Bahkan, lanjut Ginanjar, sultan terakhir Siak tersebut menyerahkan harta untuk negara Indonesia yang baru lahir itu. “Termasuk beliau menyumbangkan harta kekayaannya untuk membiayai negara yang baru berdiri. Negara baru berdiri, diantaranya disumbang oleh Sultan Siak,” terangnya.
Apa alasan bergabungnya Kesultanan Siak bergabung tanpa ragu dengan Republik? Ginanjar Sya’ban mengatakan salah satunya karena Sultan Syarif Kasim pernah belajar di Batavia dan pernah bergabung dengan gerakan bumi putra.

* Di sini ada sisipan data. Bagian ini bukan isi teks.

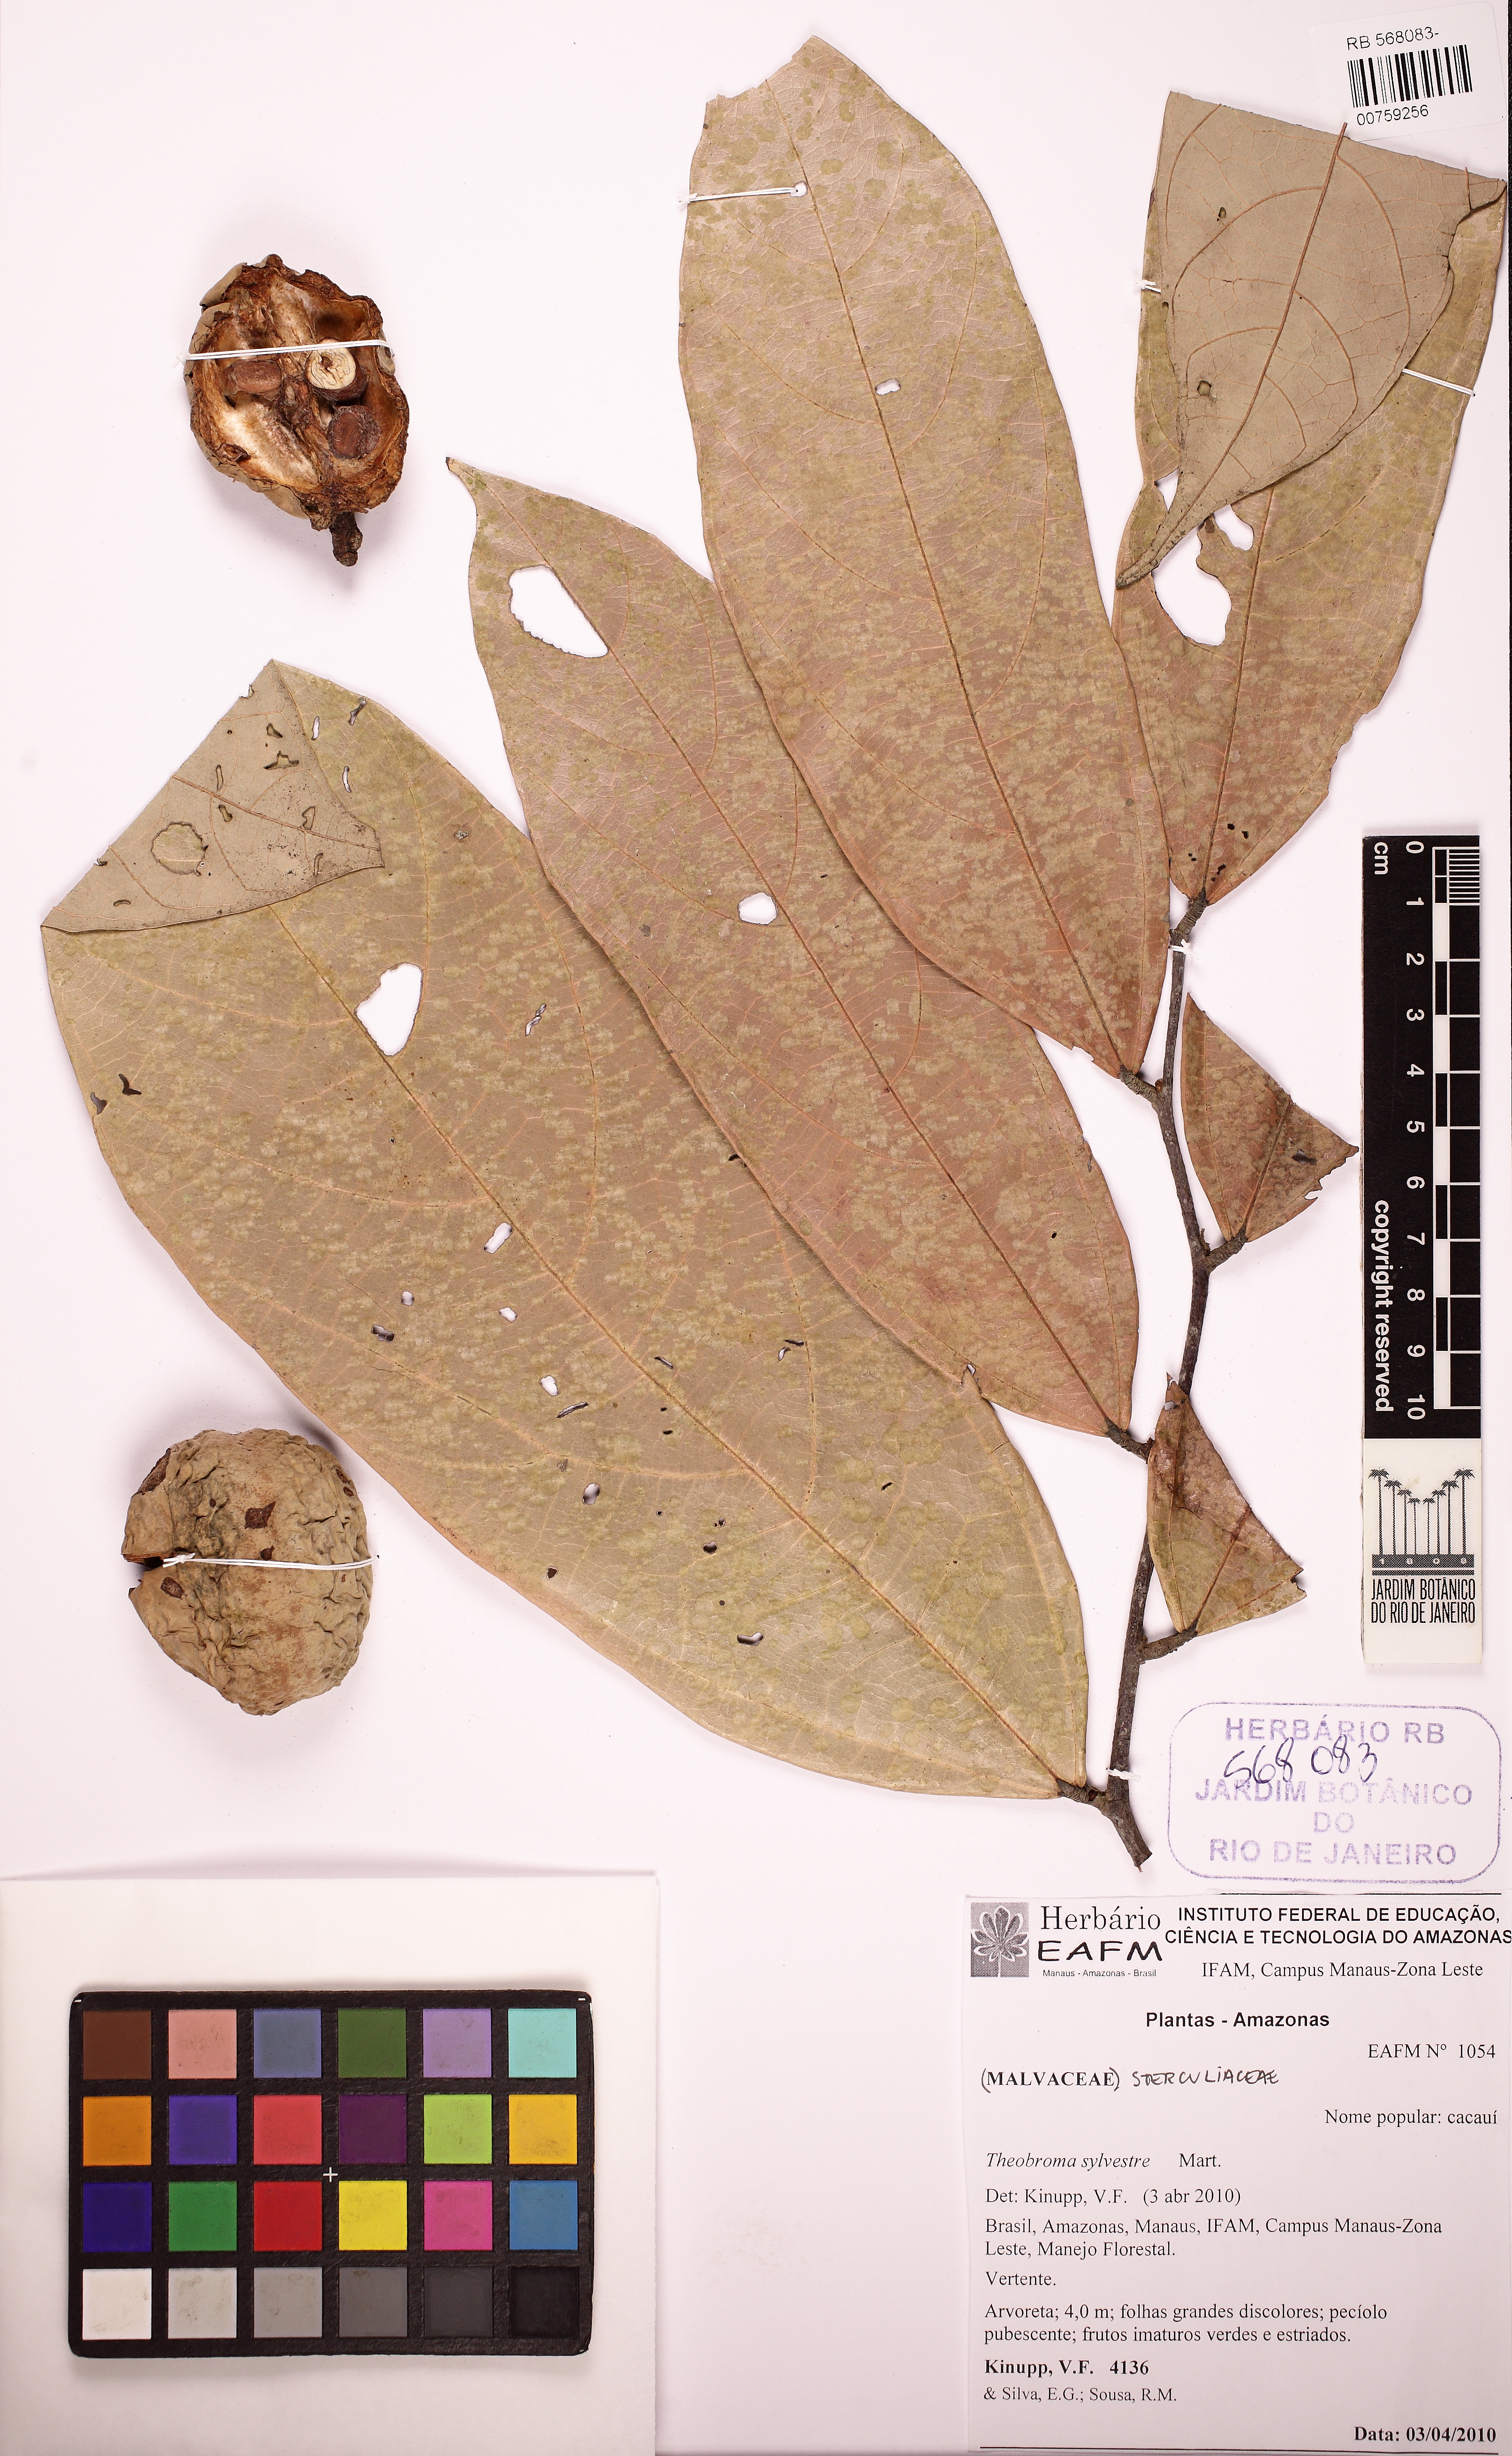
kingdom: Plantae
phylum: Tracheophyta
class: Magnoliopsida
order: Malvales
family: Malvaceae
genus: Theobroma
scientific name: Theobroma sylvestre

Sementara itu, melihat latar belakang sejarah kesultanan, Zainul Milal Bizawie mengatakan “Sebelum kesultanan Siak, sejak era walisongo, hubungan antara kesultanan sudah cukup kuat. Sehingga ketika Portugis datang ingin menguasai Malaka, semua Kesultanan baik dari Demak Jawa maupun dari Sulawesi itu membantu untuk menghentikan langkah Portugis dalam menguasai Malaka.”
Kedua pembicara melihat perbedaan antara kesultanan di Sumatera dan kerajaan di Jawa. Dalam strategi perang, kesultanan Siak sudah cukup canggih. Ahmad Ginanjar mengatakan bahwa dalam perang melawan Belanda, Belanda kalah dua kali.
“Jika di Siak menggunakan startegi perang air, berbeda dengan Diponegoro dengan strategi perang hutan,” katanya.
Perbedaan lainnya, kerajaan di Jawa, menurut Ginanjar, muftinya ada, tapi peran besar dilakukan oleh pujangganya. Muftinya ada di luar kerajaan. Di Melayu, setiap kerajaan punya mufti dan hukum yang diterapkan hukum-hukum Islam.
Sedangkan Gus Milal, yang juga sejarawan dari kalangan santri berpandangan bahwa Sumatera itu berjuang dibantu mufti dan kesultanannya. Sementara di Jawa, rakyat yang bergerak san ulama-ulama di luar kerajaan.
“Cara bekerja kesultanan yang ada di Jawa berbeda dengan di Sumatera. Kalau di Sumatera seorang penghulu atau mufti itu berada di Kesultanan memiliki kekuatan. Di Jawa, mufti dan pujangga memiliki otoritas masing-masing. Tapi masalah keilmuan, Pujangga yang paling berperan dalam kerajaan,” terangnya.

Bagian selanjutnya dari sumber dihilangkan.